#### Exercises to complete:
1 – Answer these questions from the Exadata RSA SSH note:
(a) Beginning with which operating system are network connections authenticating with DSA blocked by default?
(b) Which Oracle Exadata Storage Server Software version and later does the note apply to?
(c) To whom is the content of the note intended?
2 – Rewrite the Exadata RSA SSH note from "Prior to updating" up to and including "secure network connections.", replacing "automation failures" with "scripting errors".
3 – Extend the Exadata RSA SSH note, continuing from where it stops.

#### Selected extract:
::::

How to setup RSA SSH equivalence on Oracle Exadata nodes (Doc ID 2923095.1)

Last updated on SEPTEMBER 05, 2023

Applies to:

Oracle Exadata Storage Server Software - Version 19.1.0.0.0 and later
Linux x86-64

Purpose

As newer and more secure encryption standards are introduced, older protocols are considered obsolete and production systems should not make use of them. Beginning with Oracle Linux 8, by default, all network connections authenticating with DSA will be blocked at the operating system level. The purpose of this note is to provide the proper steps to setup RSA SSH equivalence between Exadata components, getting customers ready for future migrations.

Prior to updating any Exadata component to an image version based on Oracle Linux 8, customers are strongly recommended to replace all DSA authentication keys with RSA authentication keys, in order to prevent password-less connectivity issues and automation failures, as well as provide more secure network connections.

Scope

All the content in this note is intended to system administrators, allowed to configure and/or modify SSH equivalence preferences on Exadata components. For this configuration to be successful, the following technical requirements must be met:

The Exadata components involved in any key-transfer process must be reachable on the network. Therefore, proper DNS and routing configurations must be made.

::::

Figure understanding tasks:
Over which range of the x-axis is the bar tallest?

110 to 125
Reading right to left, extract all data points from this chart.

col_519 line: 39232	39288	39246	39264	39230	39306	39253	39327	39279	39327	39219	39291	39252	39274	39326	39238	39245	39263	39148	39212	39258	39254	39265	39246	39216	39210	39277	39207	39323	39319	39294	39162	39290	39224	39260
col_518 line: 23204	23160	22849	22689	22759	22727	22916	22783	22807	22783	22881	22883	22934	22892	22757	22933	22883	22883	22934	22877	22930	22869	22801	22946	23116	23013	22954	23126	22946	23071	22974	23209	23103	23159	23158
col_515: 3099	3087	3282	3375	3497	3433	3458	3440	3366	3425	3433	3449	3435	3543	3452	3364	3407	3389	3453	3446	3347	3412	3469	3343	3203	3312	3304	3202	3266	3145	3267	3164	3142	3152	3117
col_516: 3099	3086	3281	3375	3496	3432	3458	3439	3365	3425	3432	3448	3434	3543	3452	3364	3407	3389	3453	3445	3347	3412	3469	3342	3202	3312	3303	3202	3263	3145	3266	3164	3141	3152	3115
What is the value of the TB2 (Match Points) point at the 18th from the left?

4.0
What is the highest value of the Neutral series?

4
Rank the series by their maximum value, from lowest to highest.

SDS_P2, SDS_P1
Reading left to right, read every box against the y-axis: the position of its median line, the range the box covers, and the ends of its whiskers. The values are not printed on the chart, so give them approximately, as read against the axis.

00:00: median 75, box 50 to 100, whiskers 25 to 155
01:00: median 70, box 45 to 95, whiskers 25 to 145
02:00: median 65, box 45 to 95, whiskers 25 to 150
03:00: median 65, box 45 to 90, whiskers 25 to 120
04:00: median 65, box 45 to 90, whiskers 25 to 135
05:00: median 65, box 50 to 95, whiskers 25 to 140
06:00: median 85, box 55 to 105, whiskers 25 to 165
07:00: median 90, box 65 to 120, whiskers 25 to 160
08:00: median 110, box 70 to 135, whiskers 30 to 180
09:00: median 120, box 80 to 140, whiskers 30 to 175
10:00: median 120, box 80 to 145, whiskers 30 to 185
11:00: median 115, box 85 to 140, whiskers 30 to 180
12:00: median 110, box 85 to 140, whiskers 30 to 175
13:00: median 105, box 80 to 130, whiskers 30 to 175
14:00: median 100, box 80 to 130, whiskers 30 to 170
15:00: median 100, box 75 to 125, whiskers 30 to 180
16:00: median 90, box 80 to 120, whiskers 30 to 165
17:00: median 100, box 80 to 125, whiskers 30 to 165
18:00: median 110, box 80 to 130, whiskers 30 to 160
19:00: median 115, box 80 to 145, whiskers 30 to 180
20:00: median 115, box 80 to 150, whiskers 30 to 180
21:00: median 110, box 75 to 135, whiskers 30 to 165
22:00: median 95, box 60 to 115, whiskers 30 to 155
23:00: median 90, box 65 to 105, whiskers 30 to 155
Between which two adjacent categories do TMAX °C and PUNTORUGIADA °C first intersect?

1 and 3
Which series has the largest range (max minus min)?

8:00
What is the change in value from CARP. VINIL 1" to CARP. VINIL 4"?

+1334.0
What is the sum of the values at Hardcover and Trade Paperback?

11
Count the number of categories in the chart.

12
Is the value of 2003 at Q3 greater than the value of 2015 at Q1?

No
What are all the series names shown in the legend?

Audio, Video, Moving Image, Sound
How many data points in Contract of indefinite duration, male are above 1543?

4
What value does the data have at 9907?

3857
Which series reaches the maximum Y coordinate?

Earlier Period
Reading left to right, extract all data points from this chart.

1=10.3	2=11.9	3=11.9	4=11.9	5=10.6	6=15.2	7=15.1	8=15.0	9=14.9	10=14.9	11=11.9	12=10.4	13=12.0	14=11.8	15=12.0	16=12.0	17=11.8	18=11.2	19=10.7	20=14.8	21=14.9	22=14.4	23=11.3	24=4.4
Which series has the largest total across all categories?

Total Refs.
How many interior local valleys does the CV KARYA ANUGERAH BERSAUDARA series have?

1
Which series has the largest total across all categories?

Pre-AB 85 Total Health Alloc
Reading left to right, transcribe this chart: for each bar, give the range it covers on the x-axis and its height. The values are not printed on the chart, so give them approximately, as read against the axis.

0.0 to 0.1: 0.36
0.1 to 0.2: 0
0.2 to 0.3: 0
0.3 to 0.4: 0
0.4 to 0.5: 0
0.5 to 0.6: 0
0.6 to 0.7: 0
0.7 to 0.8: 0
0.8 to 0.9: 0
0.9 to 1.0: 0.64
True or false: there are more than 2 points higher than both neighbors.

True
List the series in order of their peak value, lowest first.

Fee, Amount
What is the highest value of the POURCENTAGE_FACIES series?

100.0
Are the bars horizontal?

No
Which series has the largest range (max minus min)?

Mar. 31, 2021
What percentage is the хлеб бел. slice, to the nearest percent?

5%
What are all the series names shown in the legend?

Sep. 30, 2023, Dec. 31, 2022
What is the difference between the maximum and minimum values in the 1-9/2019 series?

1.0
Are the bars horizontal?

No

::::

#### Outputs by task:
1 –
(a) Oracle Linux 8.
(b) Version 19.1.0.0.0 and later.
(c) System administrators allowed to configure and/or modify SSH equivalence preferences on Exadata components.

2 –
Prior to updating any Exadata component to an image version based on Oracle Linux 8, customers are strongly recommended to replace all DSA authentication keys with RSA authentication keys, in order to prevent password-less connectivity issues and scripting errors, as well as provide more secure network connections.

3 –
For every key-transfer process mentioned in this note, the system administrator must know the remote user's password. At the same time, proper file permissions must be set and firewall configurations must be made for the transferring process to complete.

NOTE: Since RSA is a modern and resource demanding encryption protocol, the hardware involved in these operations must support RSA at a low-level implementation. The Sun Rack II Enhanced PDU within the Exadata rack does not support RSA encryption. Instead, this Exadata component is shipped with a 1024-bit DSA encryption key, which cannot be regenerated.